The Bitcoin funds turned negative but more headwinds are possible as the crypto funds flows turned negative as well which brings the total assets under management to the lowest since July 2021 so let’s read more today in our latest Bitcoin news.
In addition, both the on-chain signals and the crypto derivatives market painted a bleak picture in the near term. As per the data from the crypto investment company CoinShares, the crypto-backed investment funds lost $141 million in the capital last week which is a sharp reduction from the $274 million that was added the week before. The outflows last week came from the funds backed by BTC which saw outflows of up to $145 million. For the single-asset funds, the changes were minor with the Ethereum funds losing $0.3m and Solana adding $0.5m.

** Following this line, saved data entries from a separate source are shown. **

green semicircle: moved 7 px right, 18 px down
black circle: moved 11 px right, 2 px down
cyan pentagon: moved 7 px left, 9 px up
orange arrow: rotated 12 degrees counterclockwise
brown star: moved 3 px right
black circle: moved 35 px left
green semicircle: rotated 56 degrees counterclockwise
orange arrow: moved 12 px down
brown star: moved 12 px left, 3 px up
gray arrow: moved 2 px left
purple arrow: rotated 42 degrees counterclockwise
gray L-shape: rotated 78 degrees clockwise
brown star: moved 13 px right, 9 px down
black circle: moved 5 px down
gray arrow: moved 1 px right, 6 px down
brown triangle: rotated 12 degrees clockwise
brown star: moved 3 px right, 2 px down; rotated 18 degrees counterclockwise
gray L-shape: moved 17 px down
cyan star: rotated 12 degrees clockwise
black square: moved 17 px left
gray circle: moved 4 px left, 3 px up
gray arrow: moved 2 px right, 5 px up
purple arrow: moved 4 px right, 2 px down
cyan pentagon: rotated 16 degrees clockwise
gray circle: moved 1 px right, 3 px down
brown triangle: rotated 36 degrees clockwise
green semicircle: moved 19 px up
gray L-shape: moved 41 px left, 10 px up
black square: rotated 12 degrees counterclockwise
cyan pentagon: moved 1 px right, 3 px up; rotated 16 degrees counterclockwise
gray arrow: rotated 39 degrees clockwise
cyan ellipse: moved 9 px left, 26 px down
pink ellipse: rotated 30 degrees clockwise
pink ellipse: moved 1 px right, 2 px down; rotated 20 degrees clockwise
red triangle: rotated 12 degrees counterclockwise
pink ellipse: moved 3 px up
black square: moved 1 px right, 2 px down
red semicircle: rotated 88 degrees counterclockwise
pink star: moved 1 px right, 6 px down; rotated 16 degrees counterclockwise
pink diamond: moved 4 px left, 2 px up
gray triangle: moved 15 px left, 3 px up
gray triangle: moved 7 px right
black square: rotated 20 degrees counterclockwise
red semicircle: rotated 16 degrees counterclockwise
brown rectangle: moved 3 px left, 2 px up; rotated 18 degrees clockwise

The notable exception was the so-called multi-asset funds that were backed by two or more crypto assets. The funds saw inflows of up to $9.7m with Coinshares suggesting the investors see the funds as a safer relative to the single line investment products in the volatile periods. Explaining the moves on the market, the analysts at Genesis Global Trading said that BTC is still likely to stay in the range between $29,000 and $31,000 for the next few weeks. Others however said that more downside volatility should be expected before the market moves again higher. The fundstrat Global Advisors strategist Mark Newton was quoted:
“If the S&P falls some more, that should create one final flush and a great buying opportunity for bitcoin. There’s a lot of bearishness, and we should be approaching a time when you really want to buy into that in the next couple of months.”
As Bitcoin funds turned negative, ByBit and Nansen said in the state-of-the-industry report that it is unlikely there will be a quick short term recovery in the market judging from the percentage of stablecoin held by the wallets that it said climbed in April and May after dropping in March:
“[…] the stablecoin percentage held by wallets actually climbed in relation to the declining holding percentage in March,” the report said, adding that the fall in March was “a precursor to a strong rebound within the broader crypto market.”
The report said that it noticed a surge in activity on the Bitcoin network since March and the spike could be because more big tech companies explore the Bitcoin Lightning Network. Glassnode wrote that BTC traded lower for eight consecutive weeks and made it the longest continuous string of red weekly candles in history.